Kowtowing to the chip, even the gods of Silicon Valley, the Big Tech chief executives, put their names to the press release endorsing the new product, from Elon Musk to Mark Zuckerberg and Satya Nadella.
The scarcity of Nvidia’s high-powered graphics processing units (GPUs) is a joke in Silicon Valley, where appetite for these top-of-the-range engines of artificial intelligence (AI) is insatiable.
While bots like ChatGPT might be the sexier end of AI, it’s the chips that make them work and have propelled Nvidia’s share price more than 240 per cent in the past year, with a market cap of $2.24 trillion making it the third most valuable company in the world.
Companies and countries are stockpiling Nvidia GPUs, which cost tens of thousands of dollars apiece, in an attempt to win the AI arms race because, simply put, the more of these you own, the more compute power you have.
“Compute” is a broad term meaning the ability to store, process and transfer data at scale. And the more compute you have, the more powerful your technology can become, ergo the richer you are and the more spare cash you have to throw at compute, the more powerful you will be.
Keeping up with the deep-pocketed tech companies is no easy task.
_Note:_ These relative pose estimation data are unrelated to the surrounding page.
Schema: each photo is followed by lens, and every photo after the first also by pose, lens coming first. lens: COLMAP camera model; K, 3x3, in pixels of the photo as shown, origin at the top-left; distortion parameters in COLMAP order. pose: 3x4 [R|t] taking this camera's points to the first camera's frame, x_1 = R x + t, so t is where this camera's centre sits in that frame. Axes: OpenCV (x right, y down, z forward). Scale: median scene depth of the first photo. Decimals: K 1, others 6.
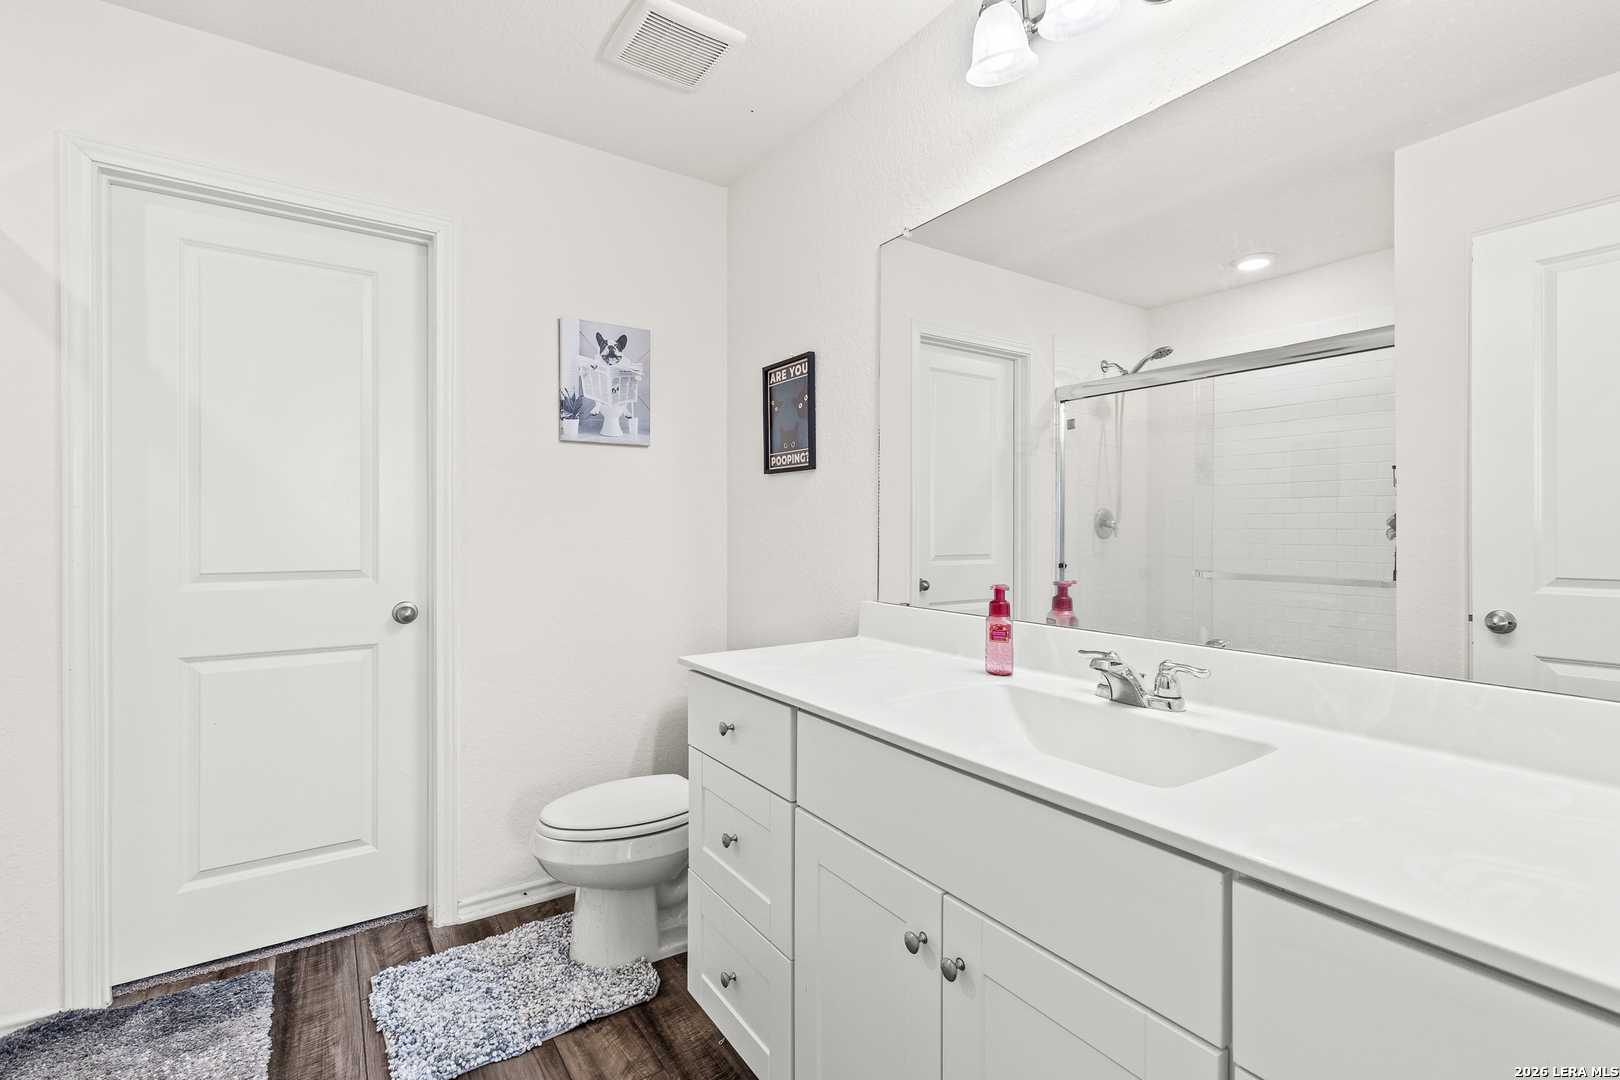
lens RADIAL K [[734.9, 0, 803.5], [0, 734.9, 532.4], [0, 0, 1]] dist [0.004602, -0.000414]
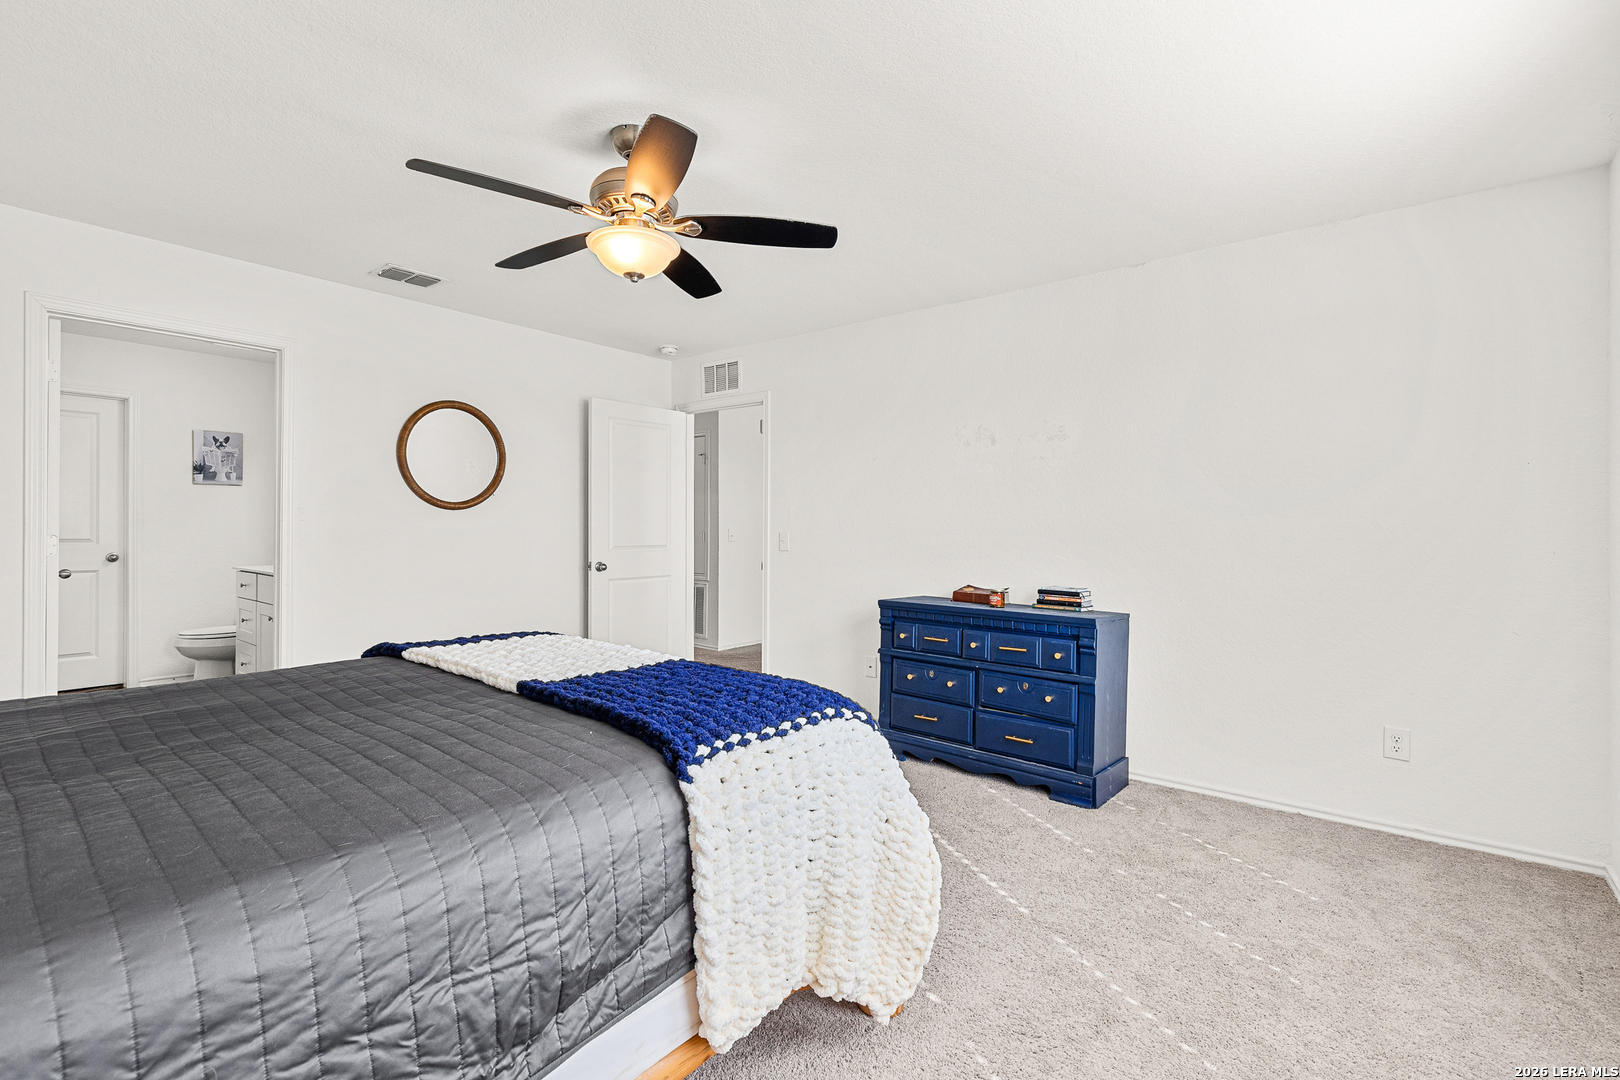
lens RADIAL K [[734.9, 0, 774.0], [0, 734.9, 524.3], [0, 0, 1]] dist [0.004602, -0.000414]
pose [[0.968514, 0.001751, 0.248953, 0.916156], [0.000001, 0.999975, -0.007035, 0.020085], [-0.248959, 0.006814, 0.968490, -1.803683]]
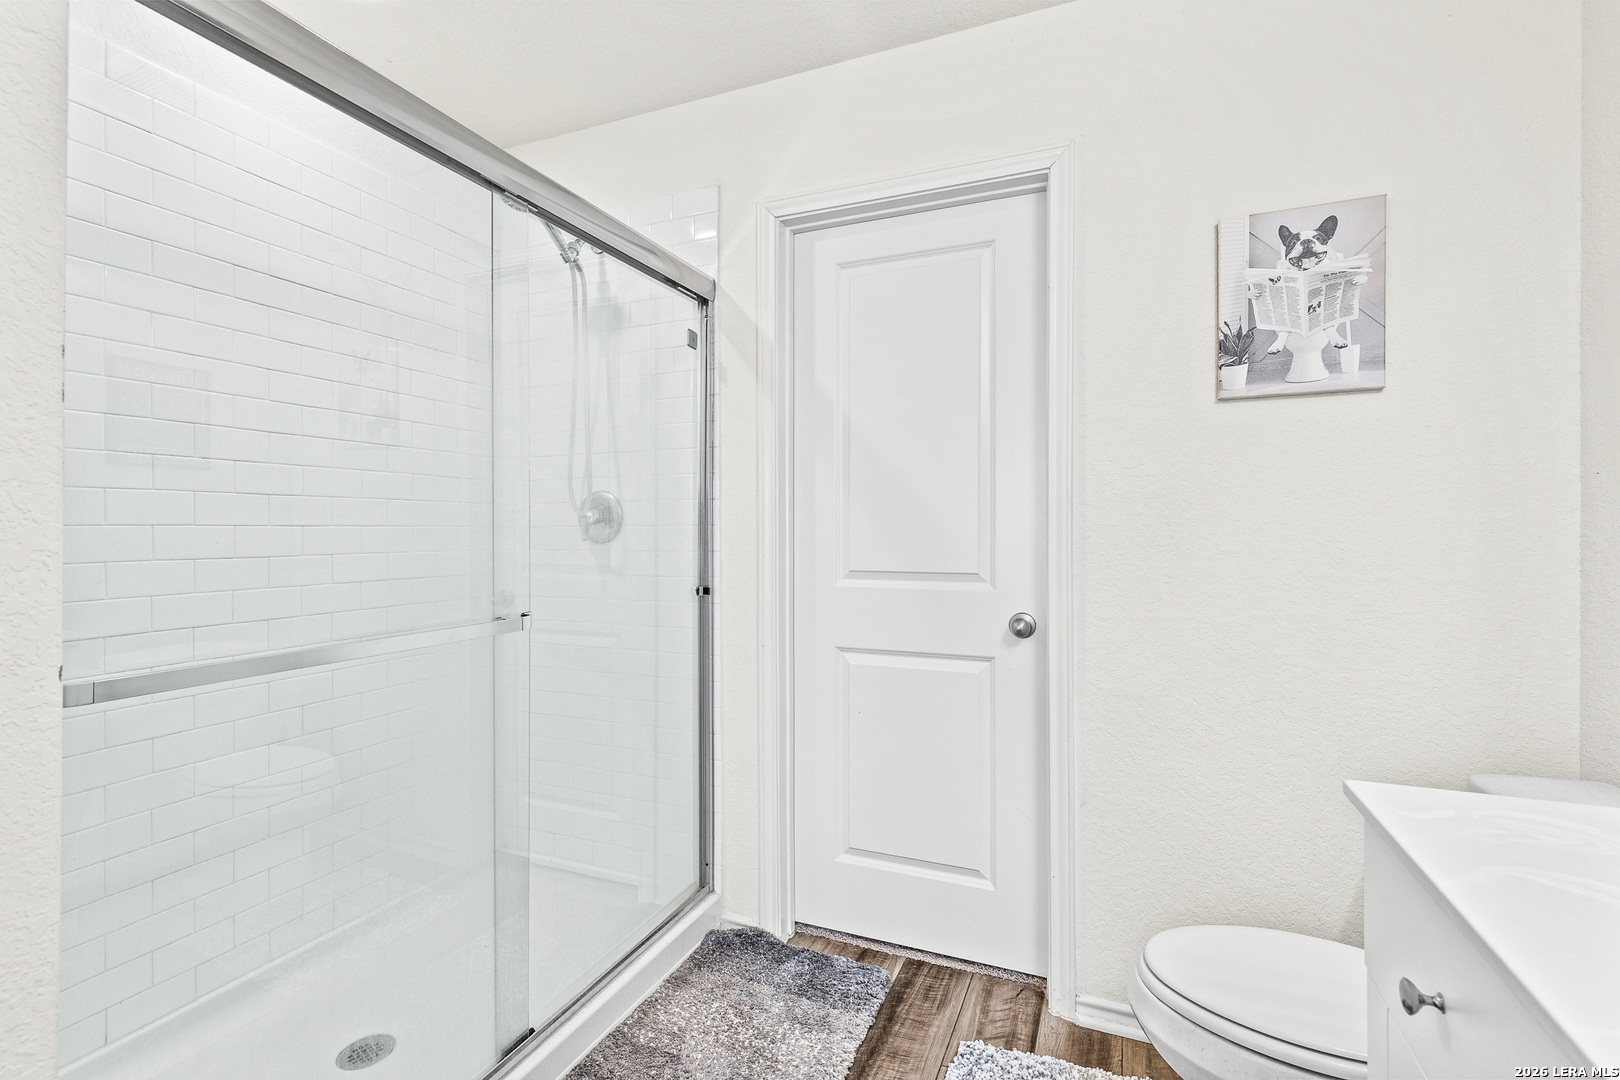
lens RADIAL K [[734.9, 0, 805.3], [0, 734.9, 531.3], [0, 0, 1]] dist [0.004602, -0.000414]
pose [[0.551924, -0.000609, -0.833894, 0.034666], [-0.001267, 0.999998, -0.001569, 0.000856], [0.833893, 0.001922, 0.551922, 0.314820]]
Now the UK government is wondering if there is another way.
Tech research body the Advanced Research and Invention Agency (Aria) has appealed to the UK tech industry to investigate “scaling compute: AI at a thousandth of the cost”.
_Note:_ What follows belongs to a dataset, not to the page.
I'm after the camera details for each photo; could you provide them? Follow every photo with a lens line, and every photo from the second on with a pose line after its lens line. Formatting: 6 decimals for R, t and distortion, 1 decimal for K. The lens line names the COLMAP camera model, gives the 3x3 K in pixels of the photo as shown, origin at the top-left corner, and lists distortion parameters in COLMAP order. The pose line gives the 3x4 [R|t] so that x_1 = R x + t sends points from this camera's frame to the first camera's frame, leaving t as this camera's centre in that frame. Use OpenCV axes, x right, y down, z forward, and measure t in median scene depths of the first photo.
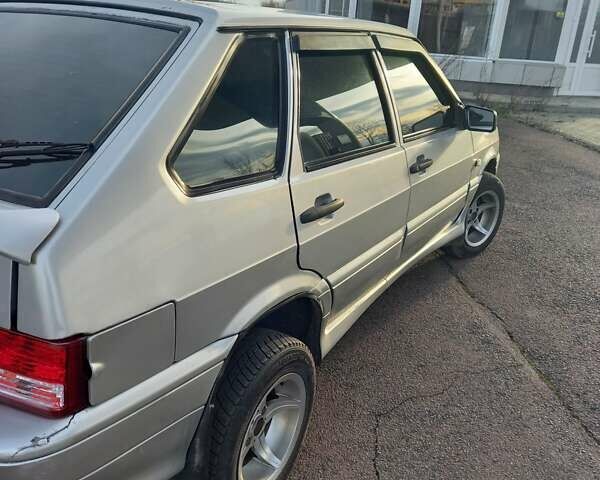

With £42 million of backing, it is calling for ideas to make computer processing power at a fraction of the price, using the natural world as inspiration.
It is wildly ambitious. There’s a reason Aria is being tasked with tackling these “moonshot’ technologies.
Yet if the concept is successful, it could serve to democratise AI and would solve a major problem: that the cost of compute is creating what the Tony Blair Institute has called “a new global digital divide” between the haves and have-nots of compute.
“The world’s leading AI models now cost upwards of £100 million to train, and this combination of technological significance and scarcity have far-reaching economic, geopolitical, and societal implications”, Suraj Bramavar, the Aria programme director, said.
Last year an independent government review found the UK’s capability was woeful, saying that the country is “falling behind international competitors and does not have a compute ecosystem fit to serve its world-class scientific base and innovative economy”.
According to the TOP500 report, which tracks the subject, the UK had only 1.2 per cent share of the global compute capacity in 2023.
The government says that it has put £1.5 billion into compute infrastructure, including into building two supercomputers in Cambridge and Bristol, with the latter being ten times quicker than the UK’s current fastest machine.
Is this enough? Many in the industry, such as Nathan Benaich, co-author of the influential State of AI report, do not think so and say that “the government’s current plans lack ambition, resource, and urgency”.
Investing in compute is hugely expensive, especially in a challenging economic time. Aria’s big idea to create cut-price compute cannot be the only solution, but it certainly feels worth a moonshot.